Microsoft’s new paravisor architecture is relatively simple. It works with your existing hypervisor to provide an abstraction layer from the underlying hardware, with a host OS that provides support for management tools and storage. Inside an OpenHCL-enabled VM is a small Linux kernel that supports device drivers. On top of that is an OpenVMM environment that supports the guest OS.

OpenVMM is where the OpenHCL user-mode processes run, managing device access and handling translation between the underlying host OS and the guest. OpenVMM is written in Rust, which lessens the risks associated with system applications that have high privilege levels. By using a memory-safe language, OpenVMM reduces the risks associated with memory leaks, something that’s critical when hosting trusted execution environments.

There’s another useful feature that comes from using OpenVMM. As it supports UEFI boot, you can use it to support what Microsoft is calling “trusted launch VMs.”

Building a test environment with OpenHCL and OpenVMM

Running OpenHCL in a test environment is relatively uncomplicated. You can build your own binaries on a Linux development system (you can use WSL2). Alternatively you can download a prebuild binary in Independent Guest Virtual Machine (IGVM) format. For now, OpenHCL is unsupported and only intended for use in development and test environments.

Once you have a copy, you can use Hyper-V or OpenVMM to try it out. Running under Windows with Hyper-V is the closest you’ll get to how Microsoft uses it on Azure, running on top of Azure’s own Windows-derived Host OS. Support for OpenHCL in Windows is very new, so you can only use the latest Windows 11 version, 24H2.

Once you have enabled Hyper-V support, you will need PowerShell to enable support for unsigned images. Next you need to put the download OpenHCL .bin file in an accessible directory. The documentation suggests using a directory under windowssystem32. You then need to create a pair of shell variables for the path to OpenHCL and the name you want to give your VM.

These form the basis of a simple script that sets up trusted launch for the OpenHCL environment. This creates an OpenHCL VM without any virtual disks, as what you’re doing is adding support for a paravisor inside the Hyper-V environment. All you need to do now is attach a virtual hard drive with a ready-to-run image, either one you’ve built yourself or downloaded from a trusted source.

Once you have a VM running inside OpenHCL you can start to use the OpenVMM tool to add features to your VM. At the heart of the management tools is a CLI that gives you ways to manage disks and ports, as well as tunes the available vCPUs and memory. Other options include a serial console for working with the guest OS, and VNC access to a graphical console.

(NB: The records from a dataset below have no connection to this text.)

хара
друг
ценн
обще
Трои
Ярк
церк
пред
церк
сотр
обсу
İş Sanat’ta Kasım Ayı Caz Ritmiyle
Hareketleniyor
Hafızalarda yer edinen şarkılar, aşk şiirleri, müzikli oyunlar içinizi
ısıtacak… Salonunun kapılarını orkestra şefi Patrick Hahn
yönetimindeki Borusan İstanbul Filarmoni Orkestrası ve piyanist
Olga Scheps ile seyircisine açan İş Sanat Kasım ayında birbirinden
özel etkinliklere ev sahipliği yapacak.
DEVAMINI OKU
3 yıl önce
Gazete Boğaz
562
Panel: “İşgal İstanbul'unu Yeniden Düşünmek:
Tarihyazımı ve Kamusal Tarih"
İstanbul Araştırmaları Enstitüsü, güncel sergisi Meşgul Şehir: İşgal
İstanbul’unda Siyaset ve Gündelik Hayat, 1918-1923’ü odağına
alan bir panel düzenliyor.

Don’t be surprised if you can’t find documentation for all the OpenHCL features. This first public release is still very new, and a lot of the documentation is scaffolding awaiting content. Still, it’s clear that something very ambitious is happening here that provides insights into the future of Windows (both client and server) as well as Azure’s infrastructure-as-a-service platform.

Making all computing confidential

An interesting phrase in the blog post that announced OpenHCL talks about “moving towards closing the feature gaps of confidential VMs.” When you consider that OpenHCL supports both standard and confidential VMs, it’s clear that Microsoft’s end game for VMs in Azure is that all hosted VMs will be confidential VMs, keeping your computation as secure as your data and having all compute happen in trusted spaces.

That future won’t happen overnight; there’s still a lot to be done to ensure that secure VMs have the same access to devices and OS-level services as their unsecured counterparts, as well as the same performance. We can see the start of that move with the arrival of this new open paravisor and with VBS enclaves in Windows and in Windows 11’s requirement for hardware-based trusted storage for encryption keys.

Running everything on your PC, in the cloud, and on-premises in secure VMs may seem far-fetched today, but tools like OpenHCL are the key to a safer and more secure world, where trusted execution is everywhere. We’re at the beginning of a long road, but it’s possible to use this first public release and its GitHub repository to get a glimpse of where we’re going.